## Tasks to perform
A: Repeat word for word the stretch of the article on Brazil's July tax revenue from "Brazilian financial markets" through "is deteriorating rapidly.".
B: According to the article on Brazil's July tax revenue, why have Brazilian financial markets wobbled in recent weeks? Answer in one to three sentences.
C: Using the article on Brazil's July tax revenue, say yes or no for each statement and quote the words that decide it: (i) The July tax take was the lowest for that month since 2009. (ii) The July tax take came in above the forecast in a Reuters poll of economists. (iii) Bruno Funchal said the big unknown is on the spending side.

## Excerpt
BRASILIA (Reuters) - Brazil’s federal tax revenue in July fell to its lowest for that month in over a decade, official figures showed on Thursday, highlighting the strain on government finances which are once again the center of political and financial market debate.
The tax take totaled 115.99 billion reais ($20.7 billion) in July, the federal tax service said on Thursday, down 17.7% in real terms on the same month last year and the lowest take for that month since 2009.
It was slightly less than the 116.5 billion reais forecast in a Reuters poll of economists, and brought the total tax take in the first seven months of the year to 781.96 billion reais, down 15.2% and also the lowest for a January-July period since 2009, the revenue service said.
Brazilian financial markets have wobbled and volatility has shot up in recent weeks, on growing concern that the government will be unable - or unwilling - to rein in next year the record public deficit and debt accrued this year due to the coronavirus pandemic.
Treasury Secretary Bruno Funchal said this week that while the economy is recovering and the government is fully committed to fiscal discipline, the big “unknown” is on the revenue side.
Speaking to reporters remotely after the release, Claudemir Malaquias, head of tax and customs at the revenue service, noted that “macroeconomic variables” and the reduced IOF financial transaction tax rate to zero contributed to the figures.
Brazil’s currency fell sharply and market-based interest rates and spreads spiked higher on Thursday on growing investor fears that the government’s fiscal position is deteriorating rapidly.

Records from a data collection:
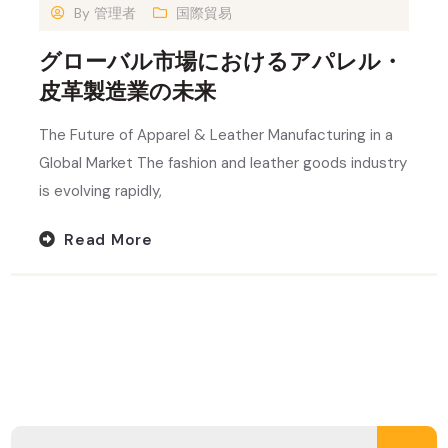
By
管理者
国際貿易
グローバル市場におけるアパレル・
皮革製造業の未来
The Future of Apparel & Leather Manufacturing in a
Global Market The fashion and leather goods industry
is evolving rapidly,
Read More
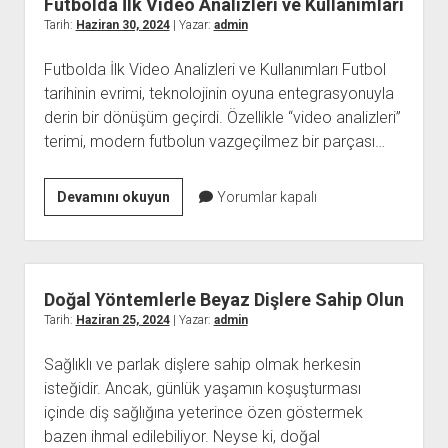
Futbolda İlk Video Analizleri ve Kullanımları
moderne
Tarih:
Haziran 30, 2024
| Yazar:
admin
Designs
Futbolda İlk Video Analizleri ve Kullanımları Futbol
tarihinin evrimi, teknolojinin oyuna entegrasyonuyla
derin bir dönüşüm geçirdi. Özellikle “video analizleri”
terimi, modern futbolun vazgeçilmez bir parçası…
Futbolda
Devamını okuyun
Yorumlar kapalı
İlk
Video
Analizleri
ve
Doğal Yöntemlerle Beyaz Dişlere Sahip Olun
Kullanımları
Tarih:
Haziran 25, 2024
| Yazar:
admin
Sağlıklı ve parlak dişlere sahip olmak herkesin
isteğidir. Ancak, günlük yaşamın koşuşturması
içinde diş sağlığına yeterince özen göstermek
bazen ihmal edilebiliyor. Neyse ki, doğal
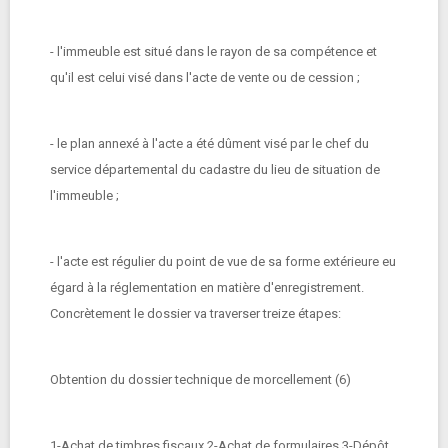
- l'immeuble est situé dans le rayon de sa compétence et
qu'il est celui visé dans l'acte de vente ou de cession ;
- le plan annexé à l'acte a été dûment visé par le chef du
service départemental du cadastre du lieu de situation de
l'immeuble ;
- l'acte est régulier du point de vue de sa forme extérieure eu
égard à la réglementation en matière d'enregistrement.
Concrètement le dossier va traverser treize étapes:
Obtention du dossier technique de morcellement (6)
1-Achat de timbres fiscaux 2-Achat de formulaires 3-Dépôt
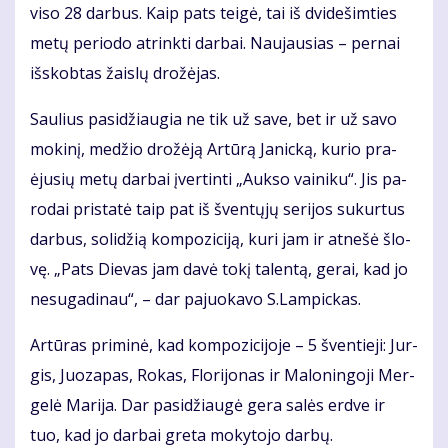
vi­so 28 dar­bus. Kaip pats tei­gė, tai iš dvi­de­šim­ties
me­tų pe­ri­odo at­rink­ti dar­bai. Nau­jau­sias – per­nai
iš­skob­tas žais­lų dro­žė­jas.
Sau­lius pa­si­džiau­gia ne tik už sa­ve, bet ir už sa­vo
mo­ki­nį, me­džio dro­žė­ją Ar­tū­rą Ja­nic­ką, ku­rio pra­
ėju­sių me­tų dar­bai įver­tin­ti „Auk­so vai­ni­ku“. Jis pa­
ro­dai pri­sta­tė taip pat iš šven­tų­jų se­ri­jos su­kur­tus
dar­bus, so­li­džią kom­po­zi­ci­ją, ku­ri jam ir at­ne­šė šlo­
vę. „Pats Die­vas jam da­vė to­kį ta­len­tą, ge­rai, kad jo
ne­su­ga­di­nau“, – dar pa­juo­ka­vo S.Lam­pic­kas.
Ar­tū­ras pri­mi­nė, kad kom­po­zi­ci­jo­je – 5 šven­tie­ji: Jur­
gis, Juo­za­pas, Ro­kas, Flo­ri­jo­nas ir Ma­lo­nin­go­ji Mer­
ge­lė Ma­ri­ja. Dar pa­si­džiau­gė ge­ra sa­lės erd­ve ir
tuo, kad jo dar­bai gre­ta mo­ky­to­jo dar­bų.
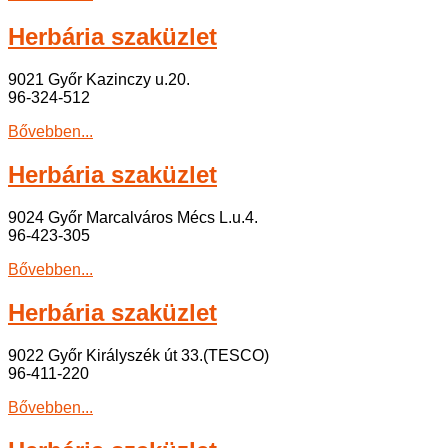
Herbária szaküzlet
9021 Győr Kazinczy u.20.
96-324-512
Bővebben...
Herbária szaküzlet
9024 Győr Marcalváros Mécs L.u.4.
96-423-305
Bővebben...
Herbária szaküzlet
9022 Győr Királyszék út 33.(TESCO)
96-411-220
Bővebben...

## Results for the exercise
A:
Brazilian financial markets have wobbled and volatility has shot up in recent weeks, on growing concern that the government will be unable - or unwilling - to rein in next year the record public deficit and debt accrued this year due to the coronavirus pandemic.
Treasury Secretary Bruno Funchal said this week that while the economy is recovering and the government is fully committed to fiscal discipline, the big “unknown” is on the revenue side.
Speaking to reporters remotely after the release, Claudemir Malaquias, head of tax and customs at the revenue service, noted that “macroeconomic variables” and the reduced IOF financial transaction tax rate to zero contributed to the figures.
Brazil’s currency fell sharply and market-based interest rates and spreads spiked higher on Thursday on growing investor fears that the government’s fiscal position is deteriorating rapidly.

B: Markets have wobbled because of growing concern that the government will be unable, or unwilling, to rein in the record public deficit and debt next year. That deficit and debt built up this year because of the coronavirus pandemic.

C:
(i) Yes: "the lowest take for that month since 2009."
(ii) No: "It was slightly less than the 116.5 billion reais forecast in a Reuters poll of economists."
(iii) No: "the big “unknown” is on the revenue side."